Craig Jay

No. 26
- Position: Tight end

Personal information
- Born: February 5, 1963 (age 63) Miami, Florida, U.S.
- Listed height: 6 ft 4 in (1.93 m)
- Listed weight: 257 lb (117 kg)

Career information
- High school: Miami Springs (Miami Springs, Florida, U.S.)
- College: Miami Dade CC (1982–1983) Mount Senario (1985–1987)
- NFL draft: 1987: undrafted

Career history
- Green Bay Packers (1987);

Career NFL statistics
- Games played: 3
- Stats at Pro Football Reference

= Craig Jay =

American football player (born 1963)

Craig Adam Jay (born February 5, 1960) is an American former professional football player who was a tight end for the Green Bay Packers of the National Football League (NFL).
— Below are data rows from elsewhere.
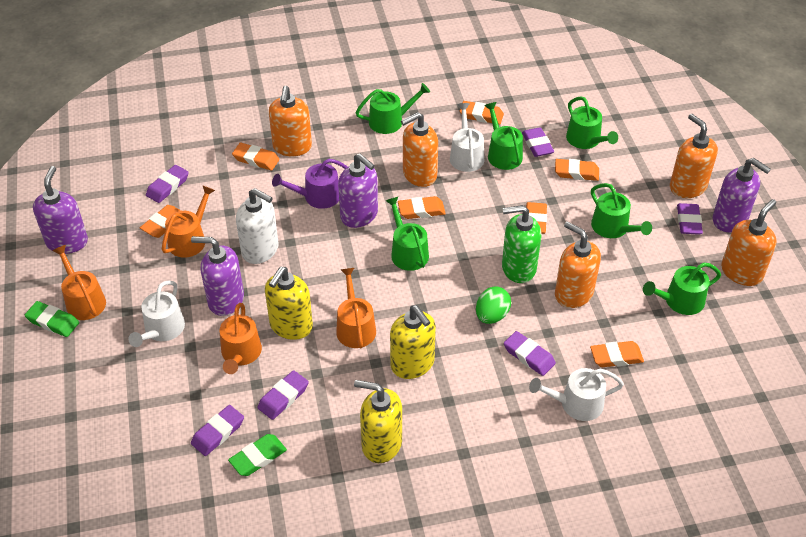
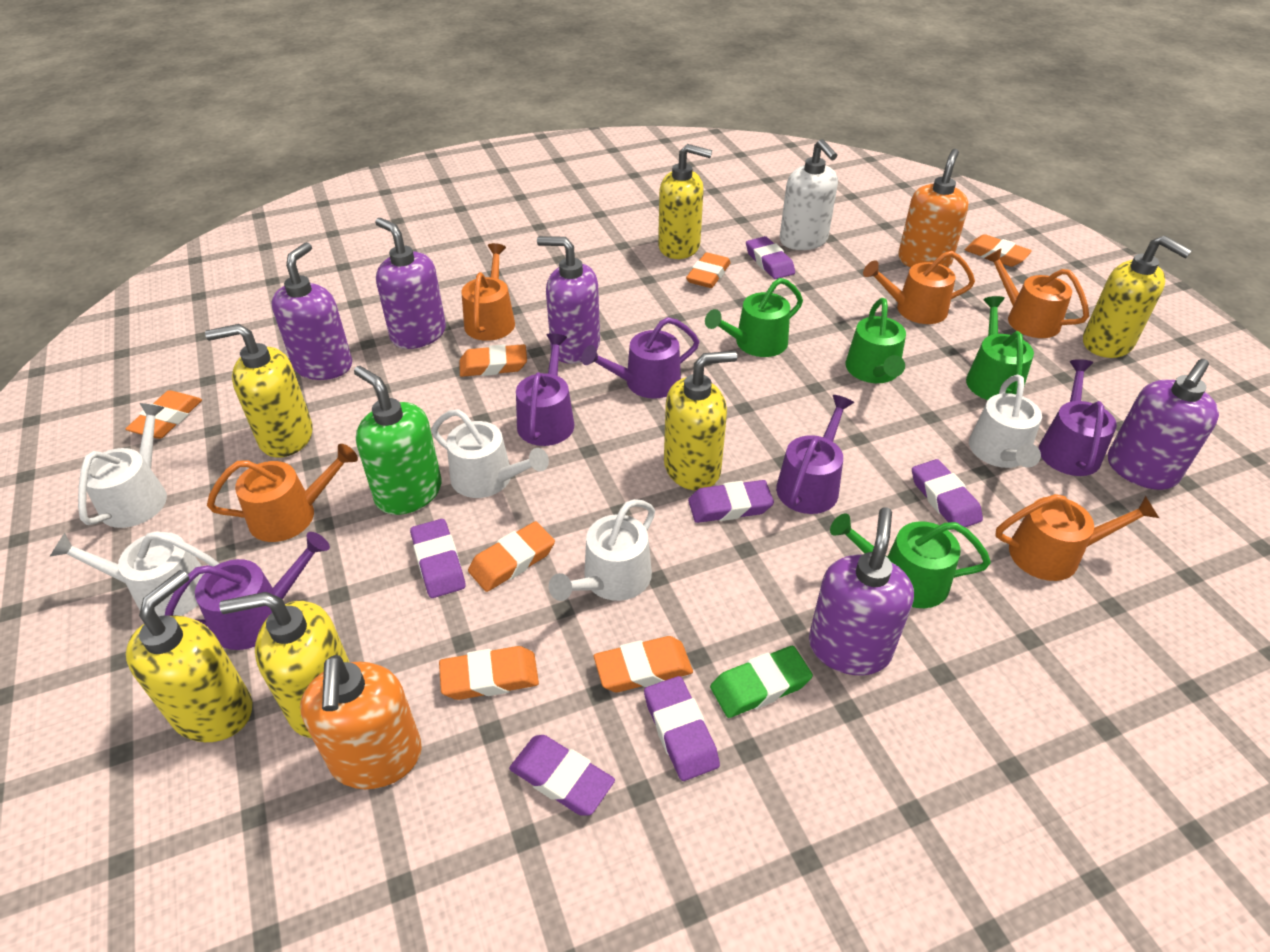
green egg: 1 -> 0
green eraser: 2 -> 1
green watering can: 6 -> 4
orange soap dispenser: 5 -> 2
orange watering can: 4 -> 5
purple soap dispenser: 4 -> 5
purple watering can: 1 -> 5
white watering can: 3 -> 5
yellow soap dispenser: 3 -> 6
He played college football for the Mount Senario Fighting Saint and later the Packers during the 1987 NFL season.

==Early life==
Jay attended Miami Springs High School where he played high school football as a quarterback as well as basketball. He joined Miami Dade College in 1982 where he continued with his basketball career but left after one season. He later joined Mount Senario College where he played basketball and football. He was named All-Upper Midwest Collegiate Conference team during both his years at MSC.

==Professional football career==
Jay played as a replacement player for the Green Bay Packers during the 1987 NFL strike.